Analysis of Essential Passages
Jane Eyre is under no one’s control but her own. As a protofeminist, she makes her own choices, sets her own standards, and disregards the popular notion of dissimilarities between the genders. Her commitment to autonomy from the very first reveals Jane to be something of a static character. She is remarkably consistent; it is others who must change.
As a child, Jane knew that she would not be subservient to Mrs. Reed, nor to Mr. Brocklehurst, and she refuses to be so. When her favorite teacher, Miss Temple, decides to leave teaching and submit to marriage and family, Jane activates her own autonomy by choosing to leave as well. Rather than marrying, which as yet she does not see as a choice to someone as plain and dowerless as she, Jane accepts a position as governess. As Jane adjusts to her new position in Thornfield Hall, she sees that life is more than employment. While she enjoys her new home and the companions around her, Jane rebels against the notion that, in taking care of children and other domestic duties, she has found her true purpose in life. She sees that men are free to make their own choices; she refuses, as a woman, to have society make any choice for her.
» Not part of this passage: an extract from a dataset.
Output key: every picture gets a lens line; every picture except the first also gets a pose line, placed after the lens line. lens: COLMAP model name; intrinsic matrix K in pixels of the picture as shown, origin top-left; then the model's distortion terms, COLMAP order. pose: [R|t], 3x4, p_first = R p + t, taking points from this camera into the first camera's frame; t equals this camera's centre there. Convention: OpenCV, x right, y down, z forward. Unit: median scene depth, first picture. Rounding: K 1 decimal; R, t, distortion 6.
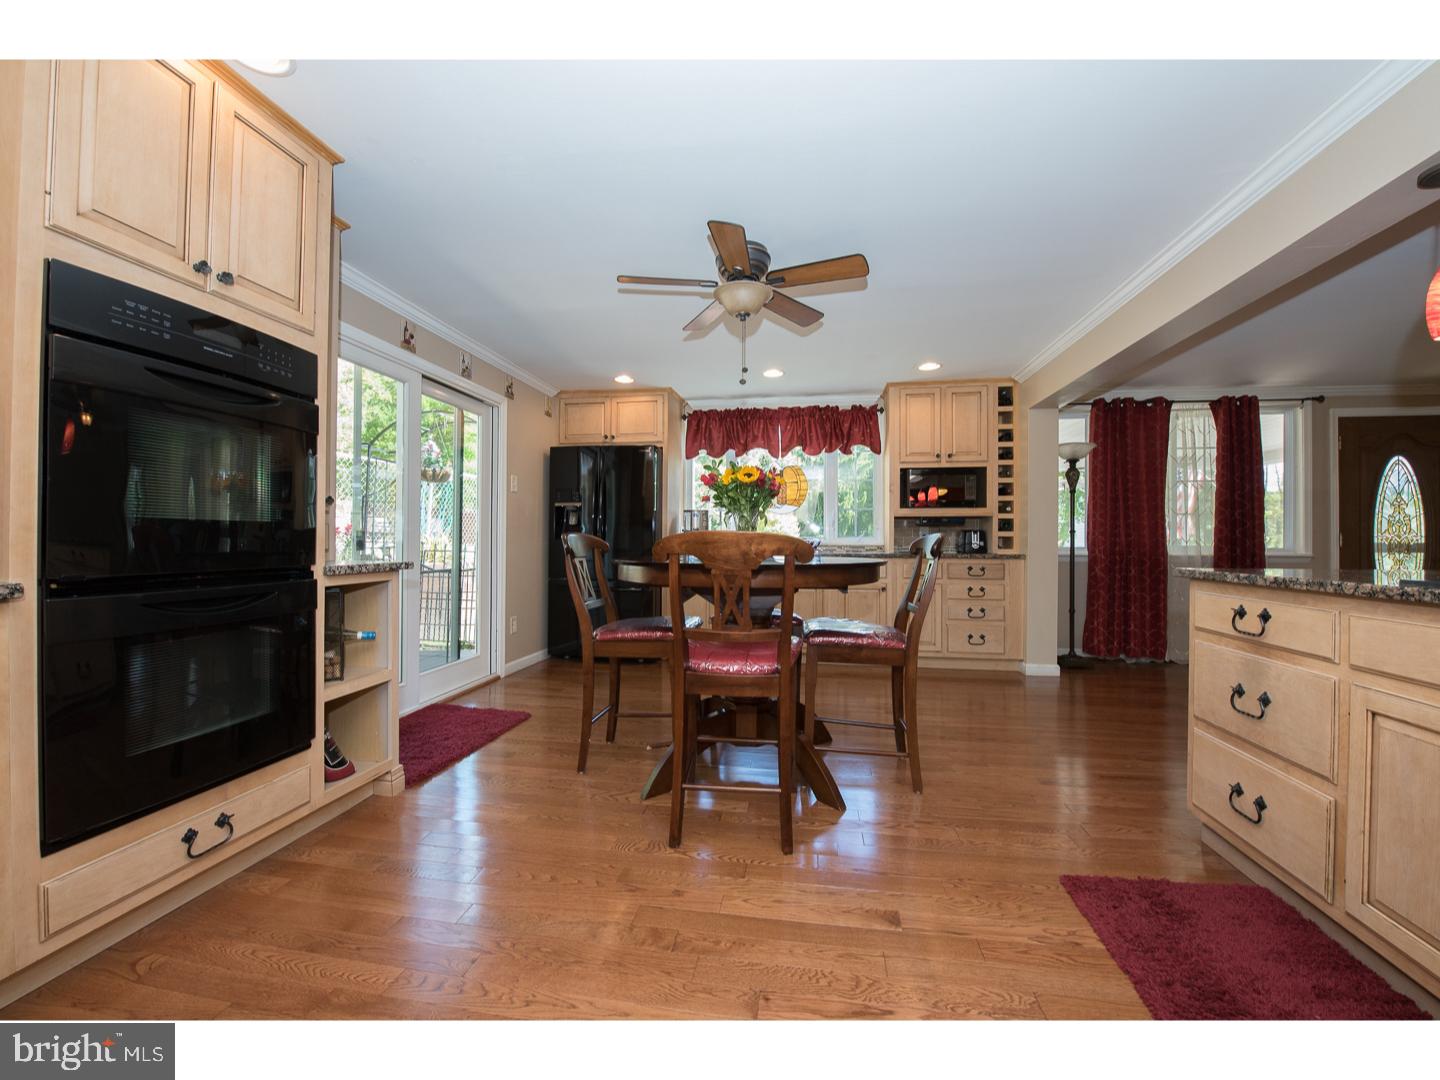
lens RADIAL K [[571.4, 0, 720.0], [0, 571.4, 540.0], [0, 0, 1]] dist [-0.022519, -0.000036]
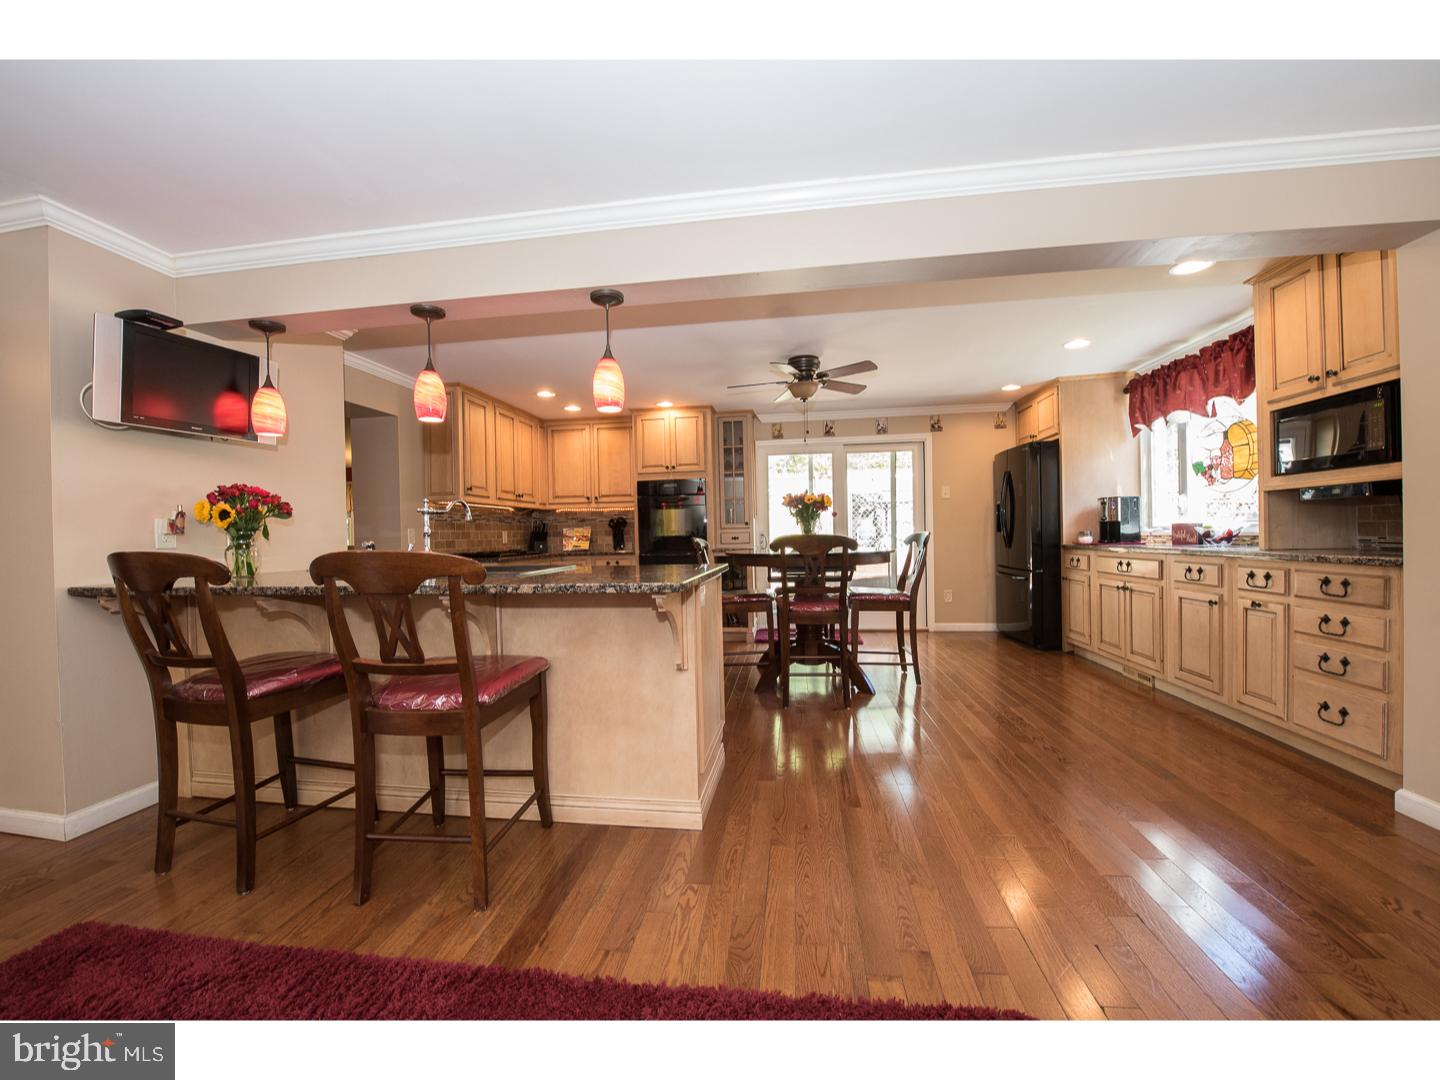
lens RADIAL K [[571.4, 0, 720.0], [0, 571.4, 540.0], [0, 0, 1]] dist [-0.022519, -0.000036]
pose [[0.038630, 0.002591, -0.999250, 0.947369], [0.029638, 0.999554, 0.003737, -0.008553], [0.998814, -0.029760, 0.038536, 0.404278]]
Caring for Rochester following the fire, Jane comes to a deeper understanding of the relationship between freedom and service. The man she loves does not have the choice of autonomy and instead must rely on the care of a spouse. Traditional marriage roles are reversed for Jane: the wife must take care of the husband. This, however, is a choice she makes freely. Liberty, she learns, is not a life without obligations. It is not the power to do what one wants to do, but the opportunity to choose to do what one ought to do. The obligations of love are not sacrifice when they are offered freely. By “submitting” to the role of wife and mother, Jane—as the caregiver of a handicapped husband—retains her autonomy. Thus in service to someone she loves Jane Eyre has found true freedom.